Indo-European Linguistics

Proto-Indo-European Roots

Our Indo-European Lexicon presents Proto-Indo-European (PIE) etyma with Indo-European (IE) reflexes, accessible in various ways. For direct access to PIE etyma, see our Pokorny PIE Data. For direct access to IE reflexes of PIE etyma, indexed by language, see our Language Indices.

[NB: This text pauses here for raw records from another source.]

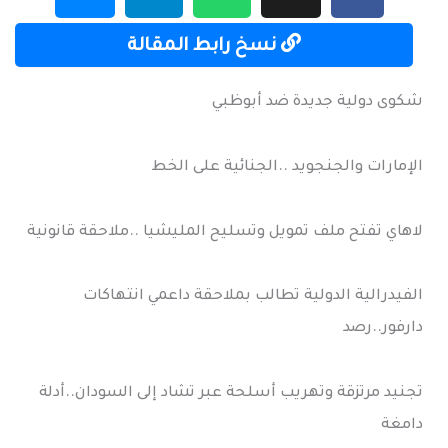
نسخ رابط المقالة
شكوى دولية جديدة ضد أبوظبي
الإمارات والجنجويد ..الجنائية على الخط
لاهاي تفتح ملف تمويل وتسليح المليشيا ..ملاحقة قانونية
الفيدرالية الدولية تطالب بملاحقة داعمي انتهاكات
دارفور..رصد
تجنيد مرتزقة وتهريب أسلحة عبر تشاد إلى السودان..أدلة
دامغة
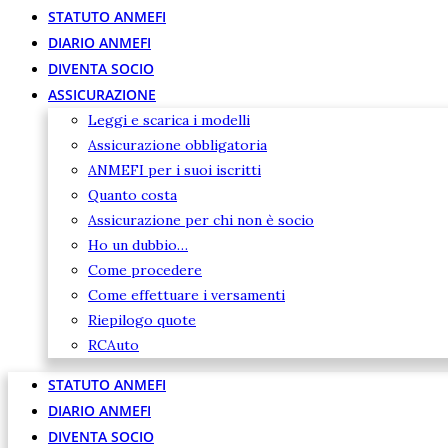
STATUTO ANMEFI
DIARIO ANMEFI
DIVENTA SOCIO
ASSICURAZIONE
Leggi e scarica i modelli
Assicurazione obbligatoria
ANMEFI per i suoi iscritti
Quanto costa
Assicurazione per chi non è socio
Ho un dubbio…
Come procedere
Come effettuare i versamenti
Riepilogo quote
RCAuto
STATUTO ANMEFI
DIARIO ANMEFI
DIVENTA SOCIO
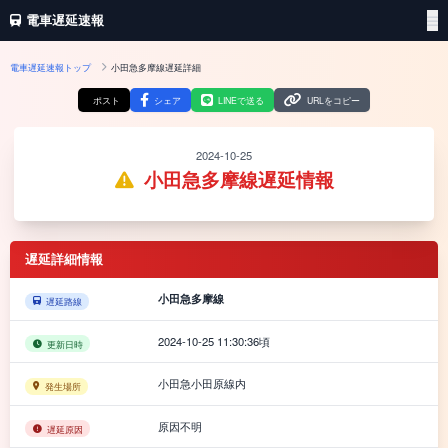
電車遅延速報
電車遅延速報トップ
小田急多摩線遅延詳細
ポスト
シェア
LINEで送る
URLをコピー
2024-10-25
小田急多摩線遅延情報
遅延詳細情報
小田急多摩線
遅延路線
2024-10-25 11:30:36頃
更新日時
小田急小田原線内
発生場所
原因不明
遅延原因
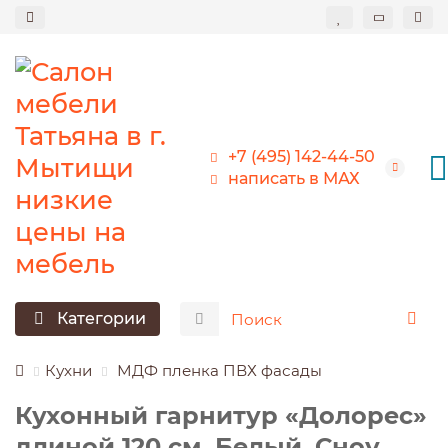
+7 (495) 142-44-50
написать в МАХ
Категории
Кухни
МДФ пленка ПВХ фасады
Кухонный гарнитур «Долорес»
длиной 120 см, Белый, Сноу,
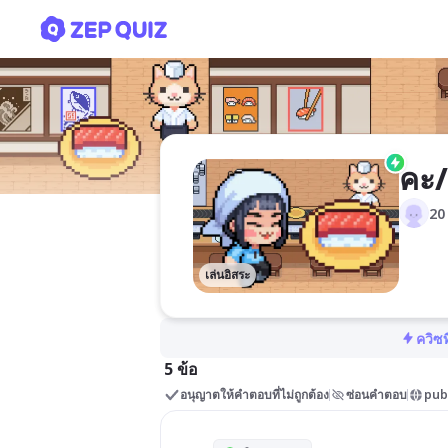
คะ/ค่ะ
คะ/
20
เล่นอิสระ
ควิซท
5 ข้อ
อนุญาตให้คำตอบที่ไม่ถูกต้อง
ซ่อนคำตอบ
pub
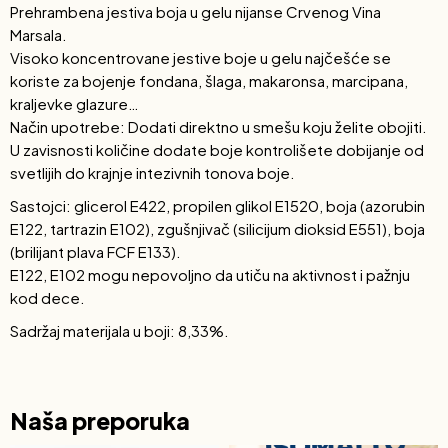
Prehrambena jestiva boja u gelu nijanse Crvenog Vina
Marsala.
Visoko koncentrovane jestive boje u gelu najčešće se
koriste za bojenje fondana, šlaga, makaronsa, marcipana,
kraljevke glazure…
Način upotrebe: Dodati direktno u smešu koju želite obojiti.
U zavisnosti količine dodate boje kontrolišete dobijanje od
svetlijih do krajnje intezivnih tonova boje.
Sastojci: glicerol E422, propilen glikol E1520, boja (azorubin
E122, tartrazin E102), zgušnjivač (silicijum dioksid E551), boja
(brilijant plava FCF E133).
E122, E102 mogu nepovoljno da utiču na aktivnost i pažnju
kod dece.
Sadržaj materijala u boji: 8,33%.
Naša preporuka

In sections below we disscuss PIE phonemes by category, and provide links to other pages that display, or lead to, a few examples of their use in PIE etyma; each etymon page includes IE reflexes. Our discussions here are brief and shallow; more information may be available on the pages that are linked to, but for detailed information about PIE phonology the reader is strongly urged to browse Winfred Lehmann's book, Proto-Indo-European Phonology.

Consonants

Consonants come in several varieties; relevant to PIE and our lexical focus are obstruents, fricatives, resonants, and laryngeals.

Obstruents

Obstruents are stop consonants. They may be voiced (e.g. B, D, G) or unvoiced (e.g. P, T, K); independently, they may be aspirated with a puff of air, as when one pronounces P in the English word pot; other factors, e.g. lip rounding or the exact locus of the stop, may also be relevant. Our obstruent examples above are very much incomplete; for more information, see PIE Obstruents.

Fricatives

Fricatives are produced by constricting but not stopping the flow of air from the mouth. They, too, may be voiced (e.g. V, Z) or unvoiced (e.g. F, S). Of relevance to our PIE etyma is the single fricative consonant S.

Resonants

Resonants in PIE are often consonants (e.g. M N R L W Y), hence their inclusion here; but they may act as vowels (e.g. M N R L U I) in certain contexts. See PIE Resonants.

Laryngeals

Details of the pronunciation of laryngeals in PIE are unknown, but they are thought by some to have been a subclass of resonants, and for certain they affected the pronunciations of adjacent vowels. Theories generally posit three laryngeals, or rarely four, but direct evidence exists only in Hittite and that for two laryngeals, or possibly only one. See PIE Laryngeals.

Vowels

Vowels (e.g. A E I O U) are necessarily voiced, and might combine as diphthongs (e.g. AI EU OU); but some argue that diphthongs emerged in later PIE from vowels adjacent to laryngeals. Indeed, some argue that in early PIE there was but a single basic vowel, E, and other vowels (e.g. A O) later emerged via the influence of adjacent laryngeals. Internal vowels in a PIE lexeme might undergo alternation (or ablaut) for grammatical reasons; modern reflexes include English sing, sang, sung and song. See PIE Vowels.